Knit - R - Done said...

I can't wait to try these! I've been trying to make vegetarian versions of Korean food since we got back from Osan AFB.

Unknown said...

These sound so good! I'm a fajita and taco addict, and this sounds like an awesome way to try something a little different.

Michelle said...

I absolutely love that you take such a multi-cultural approach to veganism!! As an Asian person, I am especially excited to see asian sauces and dishes made without animal products! You can bet that I'll be saving the potsticker recipes!!

Marie said...

A new twist on tacos! I'll be trying these this week-end. Thanks for posting.

spiceislandvegan said...

Hi Bryanna,

I heard about this truck. I probably could catch it in Westminster since they stop there. However, I am glad I didn't knowing now that the cook the tofu in the same grill.

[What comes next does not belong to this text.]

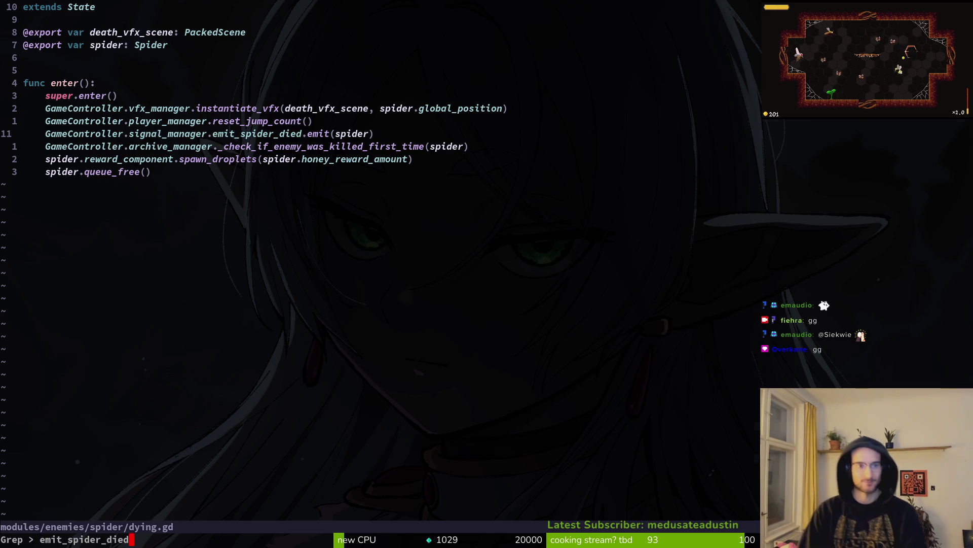
pyautogui.press('Return')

I will probably make your recipe. Thanks for the recipe. I love gochujang.


Jen said...

I've never heard of these but they sound so tasty!

Jennifer said...

I've been craving tacos all night, and now I've coming across this! :) YUM!! I LOVE the idea of the turnip in them too!

Mother Rimmy said...

I love this recipe. What a great change form the typical taco. Can't wait to try it.

Maija Haavisto said...

Sounds tasty. I learned about gochujang from Susan the Fat-Free Vegan and it's one of those ingredients I always have in the fridge (well, it's sold in huge boxes and keeps almost forever, but still).

Anonymous said...

These look mouthwateringly delicious! There's a restaurant here in Texas that uses marinated Portobello mushroom strips to make fajitas. I think I'll try that when I get around to trying this. Money is really tight right now and I can't affoed to do any unneccessary spending.

Anne from Vegan Digest said...

This recipe is Vegan Digest's Vegan Recipe of the Day today. I've made the BBQ sauce recipe and used it with several other dishes. It's delicious!